Segundo o Presidente da Câmara Municipal da Ribeira Brava, José Martins, a realização desta reunião em Ribeira Brava em época festiva, isto é, época do carnaval, sendo São Nicolau uma ilha com grande dinâmica na festa do Rei Momo, chega para desafiar e impulsionar este município a trilhar um caminho promissor rumo a um novo tempo e uma nova Ribeira Brava.
Igualmente, o Presidente do Conselho Diretivo da ANMCV, Herménio Fernandes, corrobora e enaltece que se faz necessário ultrapassar os desafios que se impõem ao poder local, que nos seus 31 anos de existência, mostrou ser o caminho para o desenvolvimento.
O caminho para o desenvolvimento é sem dúvidas a descentralização e a política de financiamento dos municípios, que precisam estar preparados para receber os investimentos. Daí a necessidade de as autarquias avançarem com a implementação das posturas municipais por forma a garantirmos territórios organizados, saudáveis, seguros, atrativos, competitivos e sustentáveis, concluiu Fernandes.
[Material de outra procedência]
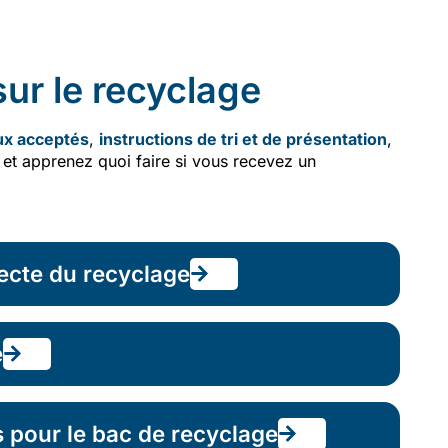
ur le recyclage
ux acceptés
,
instructions de tri et de présentation
,
t apprenez quoi faire si vous recevez un
lecte du recyclage
e
s pour le bac de recyclage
Igualmente, segundo o Presidente Substituto do Conselho Geral da ANMCV, Aníbal Fonseca, é crucial ultrapassar os desafios respeitantes à conectividade entre as ilhas, em prol da superação das assimetrias regionais que têm constrangido o desenvolvimento harmonioso do país.
Em consonância, o Ministro do Turismo e Transportes, Carlos Santos, que presidiu o ato de abertura, realçou que a presença do governo nesta reunião é sinal claro e inequívoca do compromisso para com o poder local.
O governante aproveitou o momento para, em nome do governo, propor a adoção de um Pacto ou Carta Compromisso para o Desenvolvimento Sustentável, entre o poder central e municipal, abrangendo as componentes económica, sociocultural e ambiental, com metas bem definidas no espaço e no tempo, dado à necessidade do envolvimento de todos neste processo de desenvolvimento dos municípios e do país.